Gather every line in the listing below that contains the string "maximum", matching case exactly.
INPUT FOR THIS TASK: Begin
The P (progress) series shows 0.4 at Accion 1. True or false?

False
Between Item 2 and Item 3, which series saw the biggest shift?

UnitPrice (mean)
INPUT FOR THIS TASK: End
INPUT FOR THIS TASK: Begin
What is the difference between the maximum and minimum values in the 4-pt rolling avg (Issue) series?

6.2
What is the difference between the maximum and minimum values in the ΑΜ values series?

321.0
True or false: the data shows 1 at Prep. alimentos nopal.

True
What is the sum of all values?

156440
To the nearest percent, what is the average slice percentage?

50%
INPUT FOR THIS TASK: End
INPUT FOR THIS TASK: Begin
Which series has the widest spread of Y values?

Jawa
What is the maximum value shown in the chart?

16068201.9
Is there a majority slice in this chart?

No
INPUT FOR THIS TASK: End
FINAL ANSWER:
What is the difference between the maximum and minimum values in the 4-pt rolling avg (Issue) series?
What is the difference between the maximum and minimum values in the ΑΜ values series?
What is the maximum value shown in the chart?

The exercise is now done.